See references/asvs/V15.1.md for detailed guidance.

V15.2 Security Architecture and Dependencies

Requirements for dependency management, supply chain security, and architectural isolation of risky components.

When to use:

• managing third-party library versions and updates
• sandboxing or isolating high-risk components in the architecture
• protecting against dependency confusion or supply chain attacks
• designing for availability of resource-intensive operations

See references/asvs/V15.2.md for detailed guidance.

V15.3 Defensive Coding

Requirements for defensive coding practices in security-sensitive code paths.

When to use:

• writing code that uses dynamic execution, reflection, or deserialization
• handling untrusted data in low-level or security-critical code paths
• implementing input handling in security-sensitive functions
• reviewing code for memory safety or injection risks

See references/asvs/V15.3.md for detailed guidance.

V15.4 Safe Concurrency

Requirements for safe concurrency to prevent race conditions and data corruption in multi-threaded code.

When to use:

• writing multi-threaded or concurrent application code
• implementing shared state or shared resources across threads or processes
• using locks, semaphores, or other synchronization primitives
• designing async or parallel processing workflows

See references/asvs/V15.4.md for detailed guidance.

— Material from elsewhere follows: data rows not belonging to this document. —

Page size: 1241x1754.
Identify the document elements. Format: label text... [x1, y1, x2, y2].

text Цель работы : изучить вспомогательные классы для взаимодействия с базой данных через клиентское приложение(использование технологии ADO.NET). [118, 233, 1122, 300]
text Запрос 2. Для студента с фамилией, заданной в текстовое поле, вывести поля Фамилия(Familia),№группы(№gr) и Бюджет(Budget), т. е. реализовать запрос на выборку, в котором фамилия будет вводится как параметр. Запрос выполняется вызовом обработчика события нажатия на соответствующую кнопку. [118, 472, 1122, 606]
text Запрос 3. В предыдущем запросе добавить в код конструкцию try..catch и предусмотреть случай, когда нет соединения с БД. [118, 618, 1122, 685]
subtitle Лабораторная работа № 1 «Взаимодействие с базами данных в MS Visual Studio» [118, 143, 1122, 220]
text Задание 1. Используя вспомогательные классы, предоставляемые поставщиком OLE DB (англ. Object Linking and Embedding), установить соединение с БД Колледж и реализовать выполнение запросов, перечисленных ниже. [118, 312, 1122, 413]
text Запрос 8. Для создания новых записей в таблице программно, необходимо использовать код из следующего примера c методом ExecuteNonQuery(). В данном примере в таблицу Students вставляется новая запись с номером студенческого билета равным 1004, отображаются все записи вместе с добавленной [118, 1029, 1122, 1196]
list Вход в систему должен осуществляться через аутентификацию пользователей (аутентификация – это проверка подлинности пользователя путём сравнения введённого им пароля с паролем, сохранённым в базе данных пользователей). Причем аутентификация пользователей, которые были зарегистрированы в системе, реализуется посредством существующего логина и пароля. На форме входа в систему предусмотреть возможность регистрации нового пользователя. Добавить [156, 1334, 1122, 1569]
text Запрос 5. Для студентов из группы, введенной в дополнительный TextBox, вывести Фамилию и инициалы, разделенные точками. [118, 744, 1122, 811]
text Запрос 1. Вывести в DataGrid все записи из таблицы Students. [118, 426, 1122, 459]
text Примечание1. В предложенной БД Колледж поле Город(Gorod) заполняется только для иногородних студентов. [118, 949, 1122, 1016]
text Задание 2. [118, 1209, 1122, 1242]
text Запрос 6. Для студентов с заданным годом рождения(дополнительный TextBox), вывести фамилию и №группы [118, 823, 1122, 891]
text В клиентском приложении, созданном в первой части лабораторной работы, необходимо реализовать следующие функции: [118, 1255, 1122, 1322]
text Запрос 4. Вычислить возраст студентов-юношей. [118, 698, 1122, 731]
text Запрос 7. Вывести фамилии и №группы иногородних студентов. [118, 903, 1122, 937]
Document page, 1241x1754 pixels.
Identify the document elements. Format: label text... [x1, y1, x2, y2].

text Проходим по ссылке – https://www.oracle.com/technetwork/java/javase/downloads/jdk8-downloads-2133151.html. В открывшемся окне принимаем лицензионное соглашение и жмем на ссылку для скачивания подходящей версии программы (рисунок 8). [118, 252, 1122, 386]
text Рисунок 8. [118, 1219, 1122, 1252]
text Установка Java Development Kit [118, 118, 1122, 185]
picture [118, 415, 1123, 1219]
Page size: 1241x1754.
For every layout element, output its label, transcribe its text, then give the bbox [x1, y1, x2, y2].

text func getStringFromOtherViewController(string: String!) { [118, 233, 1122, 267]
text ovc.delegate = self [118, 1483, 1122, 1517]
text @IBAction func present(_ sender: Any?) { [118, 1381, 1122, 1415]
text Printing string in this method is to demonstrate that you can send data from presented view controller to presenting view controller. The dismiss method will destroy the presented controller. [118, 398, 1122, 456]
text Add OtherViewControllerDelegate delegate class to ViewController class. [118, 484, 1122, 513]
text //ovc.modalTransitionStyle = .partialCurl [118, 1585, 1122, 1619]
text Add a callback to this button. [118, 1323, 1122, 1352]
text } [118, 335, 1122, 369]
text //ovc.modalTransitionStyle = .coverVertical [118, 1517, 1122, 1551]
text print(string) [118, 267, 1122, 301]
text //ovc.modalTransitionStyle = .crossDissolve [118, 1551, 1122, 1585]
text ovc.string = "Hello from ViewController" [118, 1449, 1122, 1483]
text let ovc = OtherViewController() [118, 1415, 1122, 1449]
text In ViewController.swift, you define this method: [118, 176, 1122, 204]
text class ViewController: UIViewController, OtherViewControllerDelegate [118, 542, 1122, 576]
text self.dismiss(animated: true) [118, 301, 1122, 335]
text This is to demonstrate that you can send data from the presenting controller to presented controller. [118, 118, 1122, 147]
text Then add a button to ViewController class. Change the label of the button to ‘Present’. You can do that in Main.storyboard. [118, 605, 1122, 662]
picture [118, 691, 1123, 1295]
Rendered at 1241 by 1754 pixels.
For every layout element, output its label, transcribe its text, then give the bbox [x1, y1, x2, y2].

V16.1 Security Logging Documentation

Requirements for documenting logging decisions and defining which events must be recorded.

When to use:

• designing a logging strategy for an application
• documenting what security events should be logged

See references/asvs/V16.1.md for detailed guidance.

V16.2 General Logging

General requirements for what application logs should record and how.

When to use:

• implementing application logging
• deciding what information to include in log messages
• configuring log formats and output destinations

See references/asvs/V16.2.md for detailed guidance.

V16.3 Security Events

Requirements for logging security-relevant events such as authentication, authorization failures, and sensitive actions.

When to use:

• logging authentication successes and failures
• recording authorization failures or access control decisions
• logging security-relevant user actions (password changes, account modifications)
• building an audit trail for sensitive operations

See references/asvs/V16.3.md for detailed guidance.

V16.4 Log Protection

Requirements for protecting log data from tampering, injection, and unauthorized access.

When to use:

• protecting log files or log pipelines from tampering or unauthorized access
• forwarding logs to a centralized or immutable log store
• ensuring log integrity for forensic or audit purposes

See references/asvs/V16.4.md for detailed guidance.

V16.5 Error Handling

Requirements for handling errors safely without leaking sensitive information to users.

When to use:

• implementing error handling and exception management in application code
• returning error responses to API consumers or users
• configuring error pages or error messages in a web application

See references/asvs/V16.5.md for detailed guidance.

V17.1 TURN Server

Security requirements for TURN server deployments used in WebRTC applications.

When to use:

• operating or configuring a TURN server for WebRTC NAT traversal
• deploying coturn or similar TURN server infrastructure

See references/asvs/V17.1.md for detailed guidance.

V17.2 Media

Security requirements for WebRTC media servers handling real-time audio and video streams.

When to use:

• hosting a WebRTC media server (SFU, MCU, recording server, or gateway)
• processing or routing SRTP/DTLS media streams on the server side
• building real-time audio/video conferencing infrastructure

See references/asvs/V17.2.md for detailed guidance.

V17.3 Signaling

Security requirements for WebRTC signaling servers that coordinate peer connections.

When to use:

• implementing a WebRTC signaling server
• handling SDP offer/answer exchange between WebRTC peers
• securing the signaling channel for WebRTC session establishment

See references/asvs/V17.3.md for detailed guidance.